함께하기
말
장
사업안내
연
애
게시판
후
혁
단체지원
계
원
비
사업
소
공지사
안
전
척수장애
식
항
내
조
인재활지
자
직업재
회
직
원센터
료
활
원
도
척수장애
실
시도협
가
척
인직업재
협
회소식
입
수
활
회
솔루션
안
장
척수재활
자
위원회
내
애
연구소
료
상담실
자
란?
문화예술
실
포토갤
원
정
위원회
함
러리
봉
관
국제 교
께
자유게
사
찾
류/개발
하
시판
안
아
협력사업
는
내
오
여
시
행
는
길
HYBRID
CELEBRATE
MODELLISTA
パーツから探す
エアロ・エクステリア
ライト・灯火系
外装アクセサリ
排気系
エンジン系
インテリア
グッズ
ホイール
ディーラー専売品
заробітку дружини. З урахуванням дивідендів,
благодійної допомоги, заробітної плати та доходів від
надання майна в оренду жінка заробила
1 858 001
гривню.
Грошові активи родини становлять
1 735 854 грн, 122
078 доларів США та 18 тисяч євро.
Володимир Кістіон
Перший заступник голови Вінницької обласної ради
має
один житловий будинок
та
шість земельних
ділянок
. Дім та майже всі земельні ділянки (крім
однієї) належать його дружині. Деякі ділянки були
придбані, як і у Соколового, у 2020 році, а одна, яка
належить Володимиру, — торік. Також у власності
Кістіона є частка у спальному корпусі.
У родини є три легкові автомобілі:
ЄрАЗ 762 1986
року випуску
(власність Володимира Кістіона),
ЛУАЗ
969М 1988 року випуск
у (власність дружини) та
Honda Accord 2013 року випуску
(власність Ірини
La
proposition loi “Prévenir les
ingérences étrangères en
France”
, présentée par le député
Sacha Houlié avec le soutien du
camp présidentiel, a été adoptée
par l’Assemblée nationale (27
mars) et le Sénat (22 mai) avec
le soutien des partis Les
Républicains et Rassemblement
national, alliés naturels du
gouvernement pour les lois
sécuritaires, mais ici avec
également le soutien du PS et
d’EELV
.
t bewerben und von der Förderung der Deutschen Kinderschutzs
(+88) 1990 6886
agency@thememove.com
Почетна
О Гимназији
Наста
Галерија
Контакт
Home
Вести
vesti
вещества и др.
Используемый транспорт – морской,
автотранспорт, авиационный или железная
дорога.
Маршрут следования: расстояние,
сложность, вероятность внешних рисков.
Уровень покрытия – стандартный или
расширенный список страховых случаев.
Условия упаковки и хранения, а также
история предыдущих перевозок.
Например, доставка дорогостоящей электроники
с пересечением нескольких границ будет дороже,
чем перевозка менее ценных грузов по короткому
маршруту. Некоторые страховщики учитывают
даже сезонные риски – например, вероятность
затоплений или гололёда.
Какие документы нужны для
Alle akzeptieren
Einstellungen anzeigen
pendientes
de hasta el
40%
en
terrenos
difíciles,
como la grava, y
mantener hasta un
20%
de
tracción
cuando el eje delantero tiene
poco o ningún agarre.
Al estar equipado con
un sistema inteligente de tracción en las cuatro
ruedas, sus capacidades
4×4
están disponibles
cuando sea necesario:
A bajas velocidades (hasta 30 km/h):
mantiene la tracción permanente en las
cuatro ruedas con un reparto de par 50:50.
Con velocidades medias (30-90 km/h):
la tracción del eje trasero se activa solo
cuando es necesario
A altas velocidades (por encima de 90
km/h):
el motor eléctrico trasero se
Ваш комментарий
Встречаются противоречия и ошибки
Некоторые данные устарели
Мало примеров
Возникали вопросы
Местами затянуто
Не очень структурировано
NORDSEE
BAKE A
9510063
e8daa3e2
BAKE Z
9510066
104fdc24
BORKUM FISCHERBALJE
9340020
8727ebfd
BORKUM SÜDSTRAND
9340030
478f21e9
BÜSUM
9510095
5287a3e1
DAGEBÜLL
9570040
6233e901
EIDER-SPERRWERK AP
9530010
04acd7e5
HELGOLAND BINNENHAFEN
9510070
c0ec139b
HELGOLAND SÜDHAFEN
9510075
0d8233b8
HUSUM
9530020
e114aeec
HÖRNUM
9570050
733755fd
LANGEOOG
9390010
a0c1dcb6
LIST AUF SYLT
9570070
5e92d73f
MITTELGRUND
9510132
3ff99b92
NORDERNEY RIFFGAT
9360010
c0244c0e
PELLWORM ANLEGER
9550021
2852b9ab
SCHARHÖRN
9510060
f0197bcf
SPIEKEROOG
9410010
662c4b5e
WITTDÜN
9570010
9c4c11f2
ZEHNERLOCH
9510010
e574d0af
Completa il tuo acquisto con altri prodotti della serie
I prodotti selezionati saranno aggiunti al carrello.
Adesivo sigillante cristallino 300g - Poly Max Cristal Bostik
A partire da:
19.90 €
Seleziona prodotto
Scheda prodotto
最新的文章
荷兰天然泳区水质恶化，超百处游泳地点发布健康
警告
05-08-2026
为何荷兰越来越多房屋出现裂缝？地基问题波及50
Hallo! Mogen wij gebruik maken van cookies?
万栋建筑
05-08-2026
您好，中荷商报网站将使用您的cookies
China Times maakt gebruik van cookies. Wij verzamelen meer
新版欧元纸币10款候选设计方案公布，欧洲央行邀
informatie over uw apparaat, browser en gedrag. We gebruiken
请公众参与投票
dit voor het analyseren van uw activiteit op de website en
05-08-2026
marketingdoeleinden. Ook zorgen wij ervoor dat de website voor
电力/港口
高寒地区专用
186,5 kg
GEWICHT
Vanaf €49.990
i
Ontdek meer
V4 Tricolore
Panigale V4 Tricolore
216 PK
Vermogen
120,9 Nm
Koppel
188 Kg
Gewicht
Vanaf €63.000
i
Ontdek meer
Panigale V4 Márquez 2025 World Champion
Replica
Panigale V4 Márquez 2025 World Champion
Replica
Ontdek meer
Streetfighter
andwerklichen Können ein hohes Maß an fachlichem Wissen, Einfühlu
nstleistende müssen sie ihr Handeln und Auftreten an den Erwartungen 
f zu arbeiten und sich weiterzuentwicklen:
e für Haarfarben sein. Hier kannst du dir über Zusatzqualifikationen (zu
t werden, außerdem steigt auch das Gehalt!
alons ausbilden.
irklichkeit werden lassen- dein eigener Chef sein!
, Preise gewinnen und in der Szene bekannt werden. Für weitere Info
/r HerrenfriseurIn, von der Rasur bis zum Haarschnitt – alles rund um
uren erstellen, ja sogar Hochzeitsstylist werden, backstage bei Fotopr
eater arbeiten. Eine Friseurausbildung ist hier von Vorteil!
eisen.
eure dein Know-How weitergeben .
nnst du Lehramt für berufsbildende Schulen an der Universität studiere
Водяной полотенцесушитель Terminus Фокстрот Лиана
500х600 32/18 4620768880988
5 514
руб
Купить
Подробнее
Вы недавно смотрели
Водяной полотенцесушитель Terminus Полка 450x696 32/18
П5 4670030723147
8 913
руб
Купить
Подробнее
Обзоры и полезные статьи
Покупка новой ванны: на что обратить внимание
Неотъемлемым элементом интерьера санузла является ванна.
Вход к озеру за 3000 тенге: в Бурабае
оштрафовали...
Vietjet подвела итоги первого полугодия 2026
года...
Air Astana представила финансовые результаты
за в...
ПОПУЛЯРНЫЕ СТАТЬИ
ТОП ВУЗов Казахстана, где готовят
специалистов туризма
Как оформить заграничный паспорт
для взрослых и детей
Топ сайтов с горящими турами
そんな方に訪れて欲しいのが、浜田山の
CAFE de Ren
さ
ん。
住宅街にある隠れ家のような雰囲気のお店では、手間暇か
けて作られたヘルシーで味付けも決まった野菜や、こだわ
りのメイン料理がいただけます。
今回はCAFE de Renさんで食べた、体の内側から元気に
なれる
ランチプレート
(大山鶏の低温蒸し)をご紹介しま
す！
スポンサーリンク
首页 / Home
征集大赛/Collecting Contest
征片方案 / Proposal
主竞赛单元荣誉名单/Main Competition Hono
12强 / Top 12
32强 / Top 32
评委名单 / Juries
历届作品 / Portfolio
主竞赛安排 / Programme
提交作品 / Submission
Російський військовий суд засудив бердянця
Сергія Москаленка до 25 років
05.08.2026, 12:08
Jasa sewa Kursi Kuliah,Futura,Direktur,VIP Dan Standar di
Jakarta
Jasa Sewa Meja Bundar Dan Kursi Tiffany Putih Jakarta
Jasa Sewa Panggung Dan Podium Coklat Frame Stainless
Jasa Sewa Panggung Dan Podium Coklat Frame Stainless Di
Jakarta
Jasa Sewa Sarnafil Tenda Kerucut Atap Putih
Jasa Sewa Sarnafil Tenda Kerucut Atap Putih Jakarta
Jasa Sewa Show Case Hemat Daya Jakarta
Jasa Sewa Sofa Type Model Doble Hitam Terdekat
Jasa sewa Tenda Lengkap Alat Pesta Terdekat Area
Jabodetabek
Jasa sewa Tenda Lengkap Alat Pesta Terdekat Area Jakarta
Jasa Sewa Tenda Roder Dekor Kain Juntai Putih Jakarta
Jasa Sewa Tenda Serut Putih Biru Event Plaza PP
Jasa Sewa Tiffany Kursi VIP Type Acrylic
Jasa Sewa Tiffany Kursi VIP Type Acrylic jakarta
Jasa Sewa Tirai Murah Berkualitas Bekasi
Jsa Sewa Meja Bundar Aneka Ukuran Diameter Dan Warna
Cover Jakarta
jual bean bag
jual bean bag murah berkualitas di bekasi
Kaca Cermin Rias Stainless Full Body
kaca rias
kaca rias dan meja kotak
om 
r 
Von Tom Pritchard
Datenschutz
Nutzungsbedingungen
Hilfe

Task item: When the word "Frame" appears in a line of the listing, pull that line out.

Completed exercise:
Jasa Sewa Panggung Dan Podium Coklat Frame Stainless
Jasa Sewa Panggung Dan Podium Coklat Frame Stainless Di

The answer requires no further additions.